Exercise A:
Which sentences in the network interference text contain the phrase "network interference"? Write each one out in full.

Document extract:
# # # # #
In their evaluation, the authors found that mixing MapReduce and memcached traffic in the same network extended memcached latency in the tail by 85x compared to an interference free network. Similar effects were observed with the PTPd low-latency clock synchronisation daemon, and the Naid data-flow computation framework. This leads to the insight that if the low-latency application packets can somehow ‘jump the queue’ and take priority over the less latency sensitive application packets then we can mitigate these effects. Of course, with enough low-latency traffic we’ll also get interference between low-latency applications as well (due to contention at network switches) – we can solve that problem by rate limiting.
Our exploratory experiments demonstrate that applications are sensitive to network interference, and that network interference occurs primarily as a result of shared switch queues. QJUMP therefore tackles network interference by reducing switch queueing: essentially, if we can reduce the amount of queueing in the network, then we will also reduce network interference. In the extreme case, if we can place a low, finite bound on queueing, then we can fully control network interference. This idea forms the basis of QJUMP.
# # # # #
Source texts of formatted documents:
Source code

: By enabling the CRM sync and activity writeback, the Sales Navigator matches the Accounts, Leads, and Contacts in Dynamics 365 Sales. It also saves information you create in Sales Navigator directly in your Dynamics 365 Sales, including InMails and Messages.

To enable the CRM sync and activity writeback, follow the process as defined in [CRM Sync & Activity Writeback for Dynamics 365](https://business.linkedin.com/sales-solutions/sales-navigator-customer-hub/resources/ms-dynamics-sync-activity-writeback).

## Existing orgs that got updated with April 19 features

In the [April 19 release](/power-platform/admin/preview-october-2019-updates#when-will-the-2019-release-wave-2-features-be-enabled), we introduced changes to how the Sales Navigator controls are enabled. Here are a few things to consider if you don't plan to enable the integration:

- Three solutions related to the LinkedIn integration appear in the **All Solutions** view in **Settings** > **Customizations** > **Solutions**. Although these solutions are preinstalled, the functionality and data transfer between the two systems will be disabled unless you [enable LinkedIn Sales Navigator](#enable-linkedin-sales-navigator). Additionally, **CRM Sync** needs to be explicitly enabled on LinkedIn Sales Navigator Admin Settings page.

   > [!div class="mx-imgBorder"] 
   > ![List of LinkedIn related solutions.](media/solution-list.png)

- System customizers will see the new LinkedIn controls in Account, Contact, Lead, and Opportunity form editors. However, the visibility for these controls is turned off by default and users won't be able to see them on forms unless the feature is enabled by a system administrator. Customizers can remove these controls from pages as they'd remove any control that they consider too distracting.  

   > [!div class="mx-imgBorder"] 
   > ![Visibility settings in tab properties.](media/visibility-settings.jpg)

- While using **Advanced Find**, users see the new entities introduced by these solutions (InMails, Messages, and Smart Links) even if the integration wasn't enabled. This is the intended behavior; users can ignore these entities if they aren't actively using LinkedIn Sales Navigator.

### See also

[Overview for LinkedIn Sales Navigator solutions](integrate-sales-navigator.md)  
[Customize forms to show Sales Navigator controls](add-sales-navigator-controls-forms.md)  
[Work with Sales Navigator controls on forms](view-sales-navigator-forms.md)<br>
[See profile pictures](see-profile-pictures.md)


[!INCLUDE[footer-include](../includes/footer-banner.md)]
# # # # #
Exercise B:
Write out the lines of the records from the line with "To enable the CRM" up to and including the line with "## Existing orgs", with nothing changed.

Answer space A:
- Our exploratory experiments demonstrate that applications are sensitive to network interference, and that network interference occurs primarily as a result of shared switch queues.
- QJUMP therefore tackles network interference by reducing switch queueing: essentially, if we can reduce the amount of queueing in the network, then we will also reduce network interference.
- In the extreme case, if we can place a low, finite bound on queueing, then we can fully control network interference.

Answer space B:
To enable the CRM sync and activity writeback, follow the process as defined in [CRM Sync & Activity Writeback for Dynamics 365](https://business.linkedin.com/sales-solutions/sales-navigator-customer-hub/resources/ms-dynamics-sync-activity-writeback).

## Existing orgs that got updated with April 19 features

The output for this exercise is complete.